*** Extracted entries Section Begins ***

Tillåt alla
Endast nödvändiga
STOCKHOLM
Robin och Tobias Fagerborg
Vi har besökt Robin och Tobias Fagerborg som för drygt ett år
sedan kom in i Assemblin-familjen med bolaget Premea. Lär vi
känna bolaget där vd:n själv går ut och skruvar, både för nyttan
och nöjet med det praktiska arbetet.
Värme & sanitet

*** Extracted entries Section Ends ***

*About this task:*
Having found the line with "och nöjet med det praktiska arbetet.", please set it down along with every line after it through the end of the material above, exactly and with nothing added.

*Response:*
och nöjet med det praktiska arbetet.
Värme & sanitet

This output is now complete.